▸ **Your task**: Where an image appears in the data, omit it and reproduce the rest exactly.

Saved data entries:

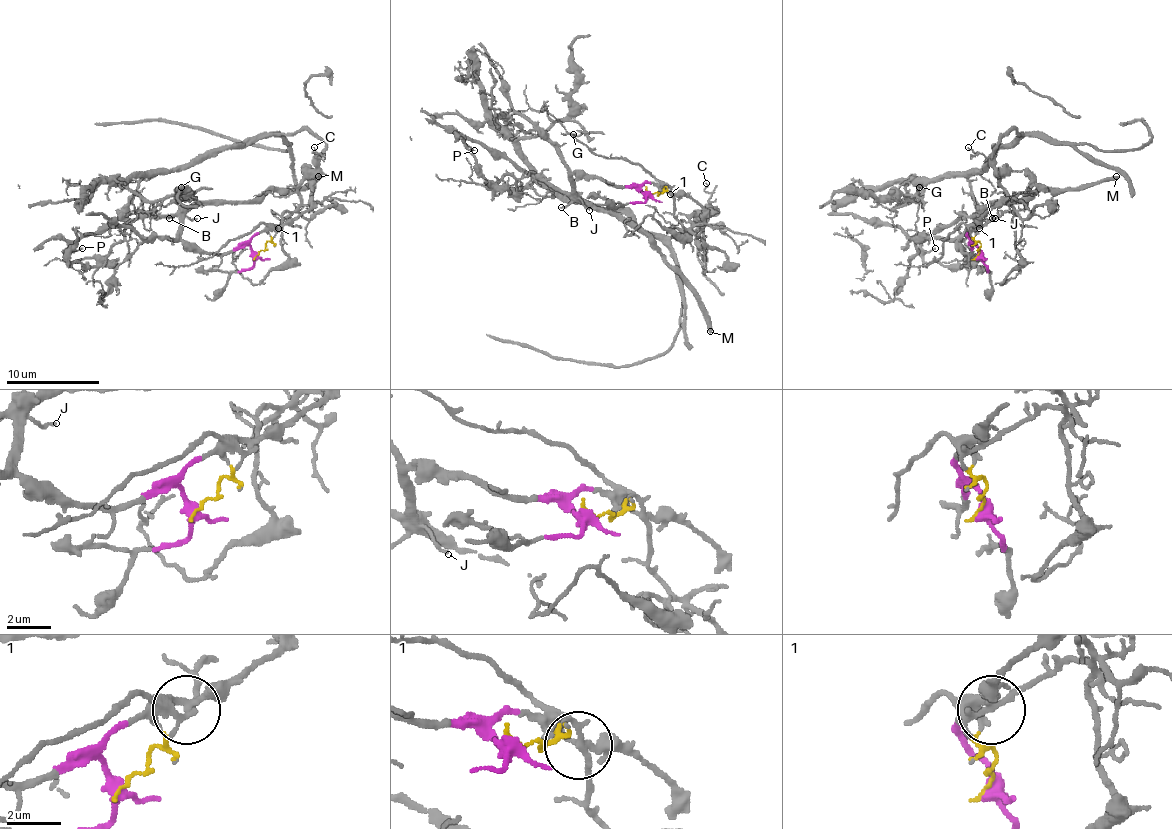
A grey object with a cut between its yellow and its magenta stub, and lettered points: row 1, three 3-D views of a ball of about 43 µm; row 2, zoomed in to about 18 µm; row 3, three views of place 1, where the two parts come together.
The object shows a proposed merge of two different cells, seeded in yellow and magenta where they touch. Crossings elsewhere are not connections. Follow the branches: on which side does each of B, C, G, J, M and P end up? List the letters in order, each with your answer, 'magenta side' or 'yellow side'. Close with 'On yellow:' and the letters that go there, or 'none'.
B: magenta side
C: yellow side
G: yellow side
J: magenta side
M: magenta side
P: magenta side
On yellow: C, G

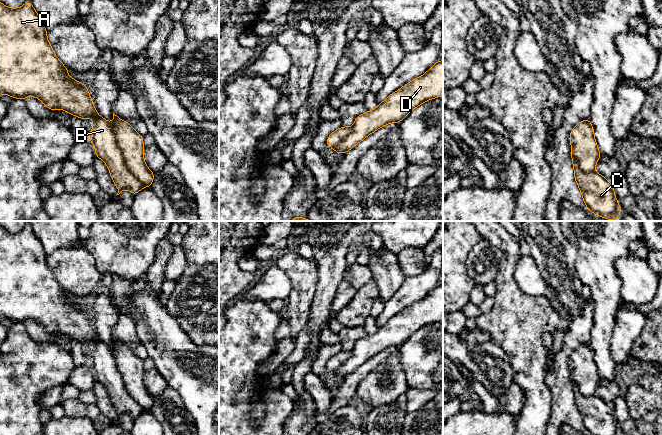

▸ **Answer section**:
A grey object with a cut between its yellow and its magenta stub, and lettered points: row 1, three 3-D views of a ball of about 43 µm; row 2, zoomed in to about 18 µm; row 3, three views of place 1, where the two parts come together.
The object shows a proposed merge of two different cells, seeded in yellow and magenta where they touch. Crossings elsewhere are not connections. Follow the branches: on which side does each of B, C, G, J, M and P end up? List the letters in order, each with your answer, 'magenta side' or 'yellow side'. Close with 'On yellow:' and the letters that go there, or 'none'.
B: magenta side
C: yellow side
G: yellow side
J: magenta side
M: magenta side
P: magenta side
On yellow: C, G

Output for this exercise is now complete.